> _RECORDS SUPPLIED_

╔══

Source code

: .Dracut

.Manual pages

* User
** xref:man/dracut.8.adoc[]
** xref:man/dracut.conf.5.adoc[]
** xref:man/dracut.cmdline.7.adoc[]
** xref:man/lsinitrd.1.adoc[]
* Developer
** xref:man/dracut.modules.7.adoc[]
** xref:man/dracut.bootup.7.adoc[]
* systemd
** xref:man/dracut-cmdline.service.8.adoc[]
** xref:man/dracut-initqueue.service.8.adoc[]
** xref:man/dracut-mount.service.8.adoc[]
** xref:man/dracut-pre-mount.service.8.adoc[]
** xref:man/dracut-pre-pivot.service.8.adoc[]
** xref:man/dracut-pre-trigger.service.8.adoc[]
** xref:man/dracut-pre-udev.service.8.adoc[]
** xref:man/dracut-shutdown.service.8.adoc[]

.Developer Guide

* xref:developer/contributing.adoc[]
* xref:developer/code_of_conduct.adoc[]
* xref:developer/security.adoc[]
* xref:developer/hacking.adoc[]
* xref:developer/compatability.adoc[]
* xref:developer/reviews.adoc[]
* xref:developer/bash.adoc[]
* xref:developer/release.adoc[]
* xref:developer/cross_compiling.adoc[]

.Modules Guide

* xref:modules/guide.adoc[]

╚══
╔══

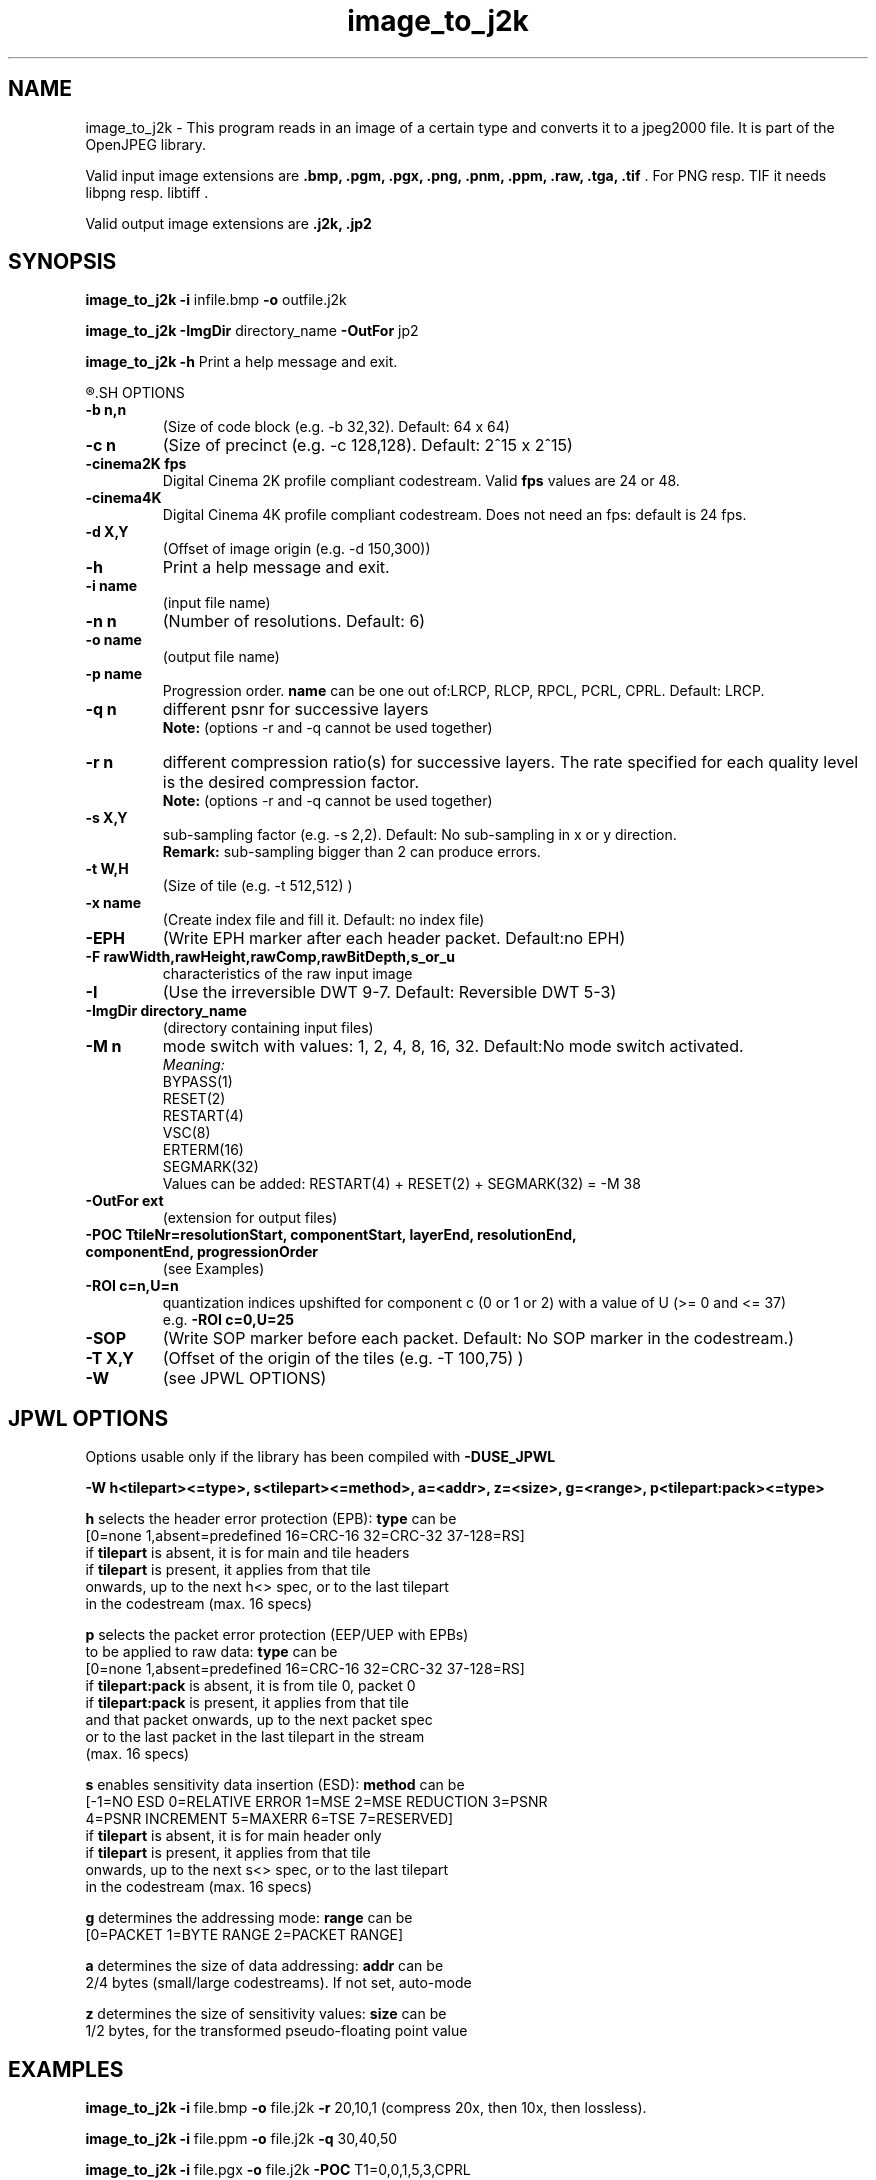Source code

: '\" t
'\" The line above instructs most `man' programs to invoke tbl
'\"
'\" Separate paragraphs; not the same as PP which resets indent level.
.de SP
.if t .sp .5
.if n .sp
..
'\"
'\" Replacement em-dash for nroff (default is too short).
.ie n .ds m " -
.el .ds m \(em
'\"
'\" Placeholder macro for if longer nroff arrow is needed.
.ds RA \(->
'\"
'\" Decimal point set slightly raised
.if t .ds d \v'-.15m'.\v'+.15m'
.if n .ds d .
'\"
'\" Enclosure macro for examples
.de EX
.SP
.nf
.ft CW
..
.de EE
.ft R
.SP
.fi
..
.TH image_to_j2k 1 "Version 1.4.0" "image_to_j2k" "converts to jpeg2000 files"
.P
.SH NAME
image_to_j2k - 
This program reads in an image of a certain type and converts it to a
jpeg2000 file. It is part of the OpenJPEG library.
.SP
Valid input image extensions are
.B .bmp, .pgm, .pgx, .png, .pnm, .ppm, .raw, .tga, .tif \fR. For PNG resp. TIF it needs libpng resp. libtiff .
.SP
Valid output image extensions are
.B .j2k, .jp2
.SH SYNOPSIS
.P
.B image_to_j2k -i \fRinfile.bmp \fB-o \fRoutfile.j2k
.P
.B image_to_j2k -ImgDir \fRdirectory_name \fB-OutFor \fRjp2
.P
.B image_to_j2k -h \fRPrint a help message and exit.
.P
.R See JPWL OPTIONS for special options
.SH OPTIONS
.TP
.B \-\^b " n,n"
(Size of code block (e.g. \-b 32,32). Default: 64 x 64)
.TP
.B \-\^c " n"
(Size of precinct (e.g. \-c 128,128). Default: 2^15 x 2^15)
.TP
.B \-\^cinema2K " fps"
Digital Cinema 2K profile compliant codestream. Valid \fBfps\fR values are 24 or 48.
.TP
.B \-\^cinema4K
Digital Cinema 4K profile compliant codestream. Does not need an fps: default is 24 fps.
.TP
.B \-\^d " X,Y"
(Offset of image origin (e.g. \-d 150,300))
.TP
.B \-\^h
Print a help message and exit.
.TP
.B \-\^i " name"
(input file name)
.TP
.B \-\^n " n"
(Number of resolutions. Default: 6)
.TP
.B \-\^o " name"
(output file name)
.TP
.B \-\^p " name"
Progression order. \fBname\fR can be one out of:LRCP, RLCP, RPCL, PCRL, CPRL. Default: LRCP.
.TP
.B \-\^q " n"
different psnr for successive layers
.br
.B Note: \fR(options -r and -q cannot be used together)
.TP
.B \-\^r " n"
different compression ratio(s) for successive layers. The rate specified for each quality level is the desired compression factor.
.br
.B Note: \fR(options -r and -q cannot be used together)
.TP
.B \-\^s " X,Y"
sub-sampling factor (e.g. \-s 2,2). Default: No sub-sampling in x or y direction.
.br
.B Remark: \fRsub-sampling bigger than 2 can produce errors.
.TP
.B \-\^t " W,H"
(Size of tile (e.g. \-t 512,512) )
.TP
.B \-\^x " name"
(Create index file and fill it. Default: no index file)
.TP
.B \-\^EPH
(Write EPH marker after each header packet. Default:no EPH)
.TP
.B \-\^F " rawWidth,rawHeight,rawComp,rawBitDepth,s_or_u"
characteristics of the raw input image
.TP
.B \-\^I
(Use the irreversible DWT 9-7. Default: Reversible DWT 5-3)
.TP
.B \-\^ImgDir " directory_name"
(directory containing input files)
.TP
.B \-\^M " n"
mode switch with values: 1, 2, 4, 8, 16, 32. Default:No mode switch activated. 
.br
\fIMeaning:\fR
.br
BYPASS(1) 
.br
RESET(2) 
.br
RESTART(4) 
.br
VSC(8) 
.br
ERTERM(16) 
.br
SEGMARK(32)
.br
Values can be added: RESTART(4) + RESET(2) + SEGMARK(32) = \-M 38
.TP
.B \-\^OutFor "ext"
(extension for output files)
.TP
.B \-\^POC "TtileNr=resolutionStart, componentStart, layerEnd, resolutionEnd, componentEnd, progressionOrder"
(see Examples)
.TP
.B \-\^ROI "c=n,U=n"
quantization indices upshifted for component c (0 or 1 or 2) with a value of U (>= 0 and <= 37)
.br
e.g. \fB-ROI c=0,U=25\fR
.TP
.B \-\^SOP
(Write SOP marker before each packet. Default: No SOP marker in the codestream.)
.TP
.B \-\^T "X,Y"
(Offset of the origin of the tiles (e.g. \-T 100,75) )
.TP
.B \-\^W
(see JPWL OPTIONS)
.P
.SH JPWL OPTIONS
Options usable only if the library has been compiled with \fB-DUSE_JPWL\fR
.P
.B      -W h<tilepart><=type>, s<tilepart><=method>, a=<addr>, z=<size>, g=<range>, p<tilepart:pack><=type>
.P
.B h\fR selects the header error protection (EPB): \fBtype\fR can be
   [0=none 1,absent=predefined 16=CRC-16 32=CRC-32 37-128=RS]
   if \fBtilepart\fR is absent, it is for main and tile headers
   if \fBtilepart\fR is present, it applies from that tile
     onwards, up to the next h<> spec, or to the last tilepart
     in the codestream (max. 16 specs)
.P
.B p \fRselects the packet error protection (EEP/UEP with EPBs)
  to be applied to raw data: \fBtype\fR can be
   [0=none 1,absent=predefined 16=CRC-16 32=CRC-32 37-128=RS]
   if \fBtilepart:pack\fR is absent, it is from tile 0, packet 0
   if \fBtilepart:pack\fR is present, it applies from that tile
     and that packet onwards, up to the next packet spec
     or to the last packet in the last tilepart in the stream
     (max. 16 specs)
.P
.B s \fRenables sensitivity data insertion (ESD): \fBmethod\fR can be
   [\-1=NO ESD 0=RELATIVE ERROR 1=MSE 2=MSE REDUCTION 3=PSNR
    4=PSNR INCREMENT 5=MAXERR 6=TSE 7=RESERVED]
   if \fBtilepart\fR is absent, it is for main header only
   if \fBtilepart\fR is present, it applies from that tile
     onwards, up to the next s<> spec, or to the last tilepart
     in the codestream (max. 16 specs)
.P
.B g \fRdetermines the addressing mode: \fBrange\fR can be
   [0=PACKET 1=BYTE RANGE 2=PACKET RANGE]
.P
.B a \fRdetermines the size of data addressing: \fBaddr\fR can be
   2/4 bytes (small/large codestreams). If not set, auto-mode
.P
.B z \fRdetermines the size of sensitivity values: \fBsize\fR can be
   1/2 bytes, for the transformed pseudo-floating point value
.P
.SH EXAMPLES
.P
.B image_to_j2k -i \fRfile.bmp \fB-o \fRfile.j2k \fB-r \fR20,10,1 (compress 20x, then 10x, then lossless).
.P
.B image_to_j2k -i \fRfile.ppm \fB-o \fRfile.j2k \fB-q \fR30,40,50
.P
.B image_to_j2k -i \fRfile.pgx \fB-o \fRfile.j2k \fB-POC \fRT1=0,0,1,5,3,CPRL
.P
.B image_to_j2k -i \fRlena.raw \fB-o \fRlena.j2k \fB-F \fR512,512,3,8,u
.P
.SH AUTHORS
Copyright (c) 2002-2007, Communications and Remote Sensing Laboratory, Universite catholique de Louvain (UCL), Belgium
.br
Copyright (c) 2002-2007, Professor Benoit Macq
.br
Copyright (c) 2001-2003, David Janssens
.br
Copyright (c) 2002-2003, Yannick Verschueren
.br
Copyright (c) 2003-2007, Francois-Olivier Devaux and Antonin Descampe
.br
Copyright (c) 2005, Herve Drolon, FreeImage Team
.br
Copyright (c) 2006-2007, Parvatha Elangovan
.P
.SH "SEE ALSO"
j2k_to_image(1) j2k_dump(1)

╚══

Select and copy every line of the listing with the word "protection".

.B h\fR selects the header error protection (EPB): \fBtype\fR can be
.B p \fRselects the packet error protection (EEP/UEP with EPBs)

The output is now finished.